San Francisco auf der Spitze der Halbinsel ist zwar eine respektable Metropole, wenn auch nach Einwohnern und Fläche kleiner als München. Doch die Stadt gehört nicht zum Silicon Valley. Das Tal besteht streng genommen nur aus putzigen Ortschaften mit spanisch oder verträumt klingenden Namen wie San Carlos, Palo Alto, Mountain View und Cupertino, und einer hässlichen, ausgefransten Großstadt namens San José. Mit Ausnahme von San José sind das Orte minderer Bedeutung, kaum größer als Castrop-Rauxel. Unwichtig, wenn es da nicht die Hightech-Industrie gäbe, die wie ein Segen über sie gekommen ist. Fleckchen, die zufällig Heimat von Weltmächten wie Oracle, Apple, Google, Intel und Stanford geworden sind. Traum eines jeden Wirtschaftsförderers.

BMW, Audi, Volkswagen, Mercedes, Bosch, BASF und Lufthansa fürchten sich vor dieser Gegend. Einige von ihnen haben aus Vorsicht große Forschungszentren hier errichtet. Die Bundeskanzlerin warnt, dass Deutschlands stolze Industrie von dieser ehemaligen Obstplantage, nichts anderes war das Silicon Valley kurz nach Kriegsende, schon bald überholt werden könnte.
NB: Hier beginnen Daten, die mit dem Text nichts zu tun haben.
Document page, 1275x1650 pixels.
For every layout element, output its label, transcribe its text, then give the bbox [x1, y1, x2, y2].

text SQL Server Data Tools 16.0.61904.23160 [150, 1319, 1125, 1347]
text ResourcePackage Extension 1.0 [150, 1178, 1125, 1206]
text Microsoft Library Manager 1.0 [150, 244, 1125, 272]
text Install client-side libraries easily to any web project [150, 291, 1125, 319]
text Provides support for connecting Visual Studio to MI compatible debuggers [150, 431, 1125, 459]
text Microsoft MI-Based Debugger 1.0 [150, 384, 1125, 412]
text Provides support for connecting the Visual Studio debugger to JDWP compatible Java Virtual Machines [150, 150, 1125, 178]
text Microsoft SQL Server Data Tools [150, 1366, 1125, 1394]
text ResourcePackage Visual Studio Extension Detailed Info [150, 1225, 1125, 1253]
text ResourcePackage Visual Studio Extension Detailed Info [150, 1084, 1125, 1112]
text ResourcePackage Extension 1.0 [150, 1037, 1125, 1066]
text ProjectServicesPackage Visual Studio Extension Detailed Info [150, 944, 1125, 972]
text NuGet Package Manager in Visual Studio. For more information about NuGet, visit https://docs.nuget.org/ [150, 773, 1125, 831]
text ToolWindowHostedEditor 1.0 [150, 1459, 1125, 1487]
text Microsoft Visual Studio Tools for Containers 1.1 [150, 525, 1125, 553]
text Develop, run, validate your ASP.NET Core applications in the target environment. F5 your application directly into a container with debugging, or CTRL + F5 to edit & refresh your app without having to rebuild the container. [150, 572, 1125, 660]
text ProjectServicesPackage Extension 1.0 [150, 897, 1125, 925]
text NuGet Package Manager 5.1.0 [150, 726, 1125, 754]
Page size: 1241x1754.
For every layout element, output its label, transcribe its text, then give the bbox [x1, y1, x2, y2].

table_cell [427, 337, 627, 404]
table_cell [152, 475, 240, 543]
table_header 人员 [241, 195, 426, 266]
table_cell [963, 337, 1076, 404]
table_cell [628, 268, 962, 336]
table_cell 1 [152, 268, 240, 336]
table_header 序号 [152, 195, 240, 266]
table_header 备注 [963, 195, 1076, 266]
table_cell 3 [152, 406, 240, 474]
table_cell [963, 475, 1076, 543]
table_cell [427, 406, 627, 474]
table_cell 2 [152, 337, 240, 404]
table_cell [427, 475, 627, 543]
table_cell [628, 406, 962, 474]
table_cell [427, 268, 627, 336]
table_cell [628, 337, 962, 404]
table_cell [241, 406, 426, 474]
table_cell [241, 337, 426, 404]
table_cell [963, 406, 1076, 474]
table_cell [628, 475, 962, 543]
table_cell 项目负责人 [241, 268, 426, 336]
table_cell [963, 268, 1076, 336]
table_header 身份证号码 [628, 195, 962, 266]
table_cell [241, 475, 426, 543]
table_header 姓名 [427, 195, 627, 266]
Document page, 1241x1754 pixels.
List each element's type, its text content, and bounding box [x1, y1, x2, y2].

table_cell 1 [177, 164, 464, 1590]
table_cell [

Übertriebene Alarmstimmung oder berechtigte Sorge? Das Herz des Internet schlägt in Schlafstädten – Hewlett-Packard, Google, Apple sind an Orten entstanden, die langweiliger nicht sein könnten. Landschaftlich reizvoll, aber städtebaulich banal.

Unsere drei Kinder – acht, sechs und drei Jahre alt – werden in die deutsche Schule von Mountain View gehen: German International School of Silicon Valley, GISSV. Gleich neben der Google-Zentrale und dem NASA-Forschungszentrum. Die Eltern ihrer Schulkameraden arbeiten für Firmen, deren Logos auch hierzulande jedes Kind kennt. Unser sechsjähriger Sohn glaubt bald, dass ich bei Apple bin, weil alle meine Computer und Telefone von Apple stammen. Außerdem arbeiten alle Eltern seiner Klassenkameraden bei Tech-Konzernen. Bei einem Verlag ist kein anderer Vater, Bild-Chef Kai Diekmann ausgenommen. Verlage gelten hier als etwas überholt und von vorgestern. Dinosaurier, die das Internet nicht richtig verstanden haben und nicht begreifen wollen, dass kein Geld mehr mit Journalismus zu verdienen sein soll, statt Artikel, Fotos und Videos von Algorithmen aufspüren zu lassen und dem Publikum als Sammlungen zu präsentieren. Aggregieren heißt das. Aggregation ist gut, weil sie automatisch funktioniert und fast kein Personal braucht, wenn die Programmierer ihre Arbeit erst einmal abgeschlossen haben. Produktion hingegen ist nicht gut, glaubt das Silicon Valley, ganz gleich, ob es sich nun um Journalismus, Musik, Filme, Autos, Flugzeuge, Waschmaschinen, Heizkessel, Strom oder Teddybären handelt.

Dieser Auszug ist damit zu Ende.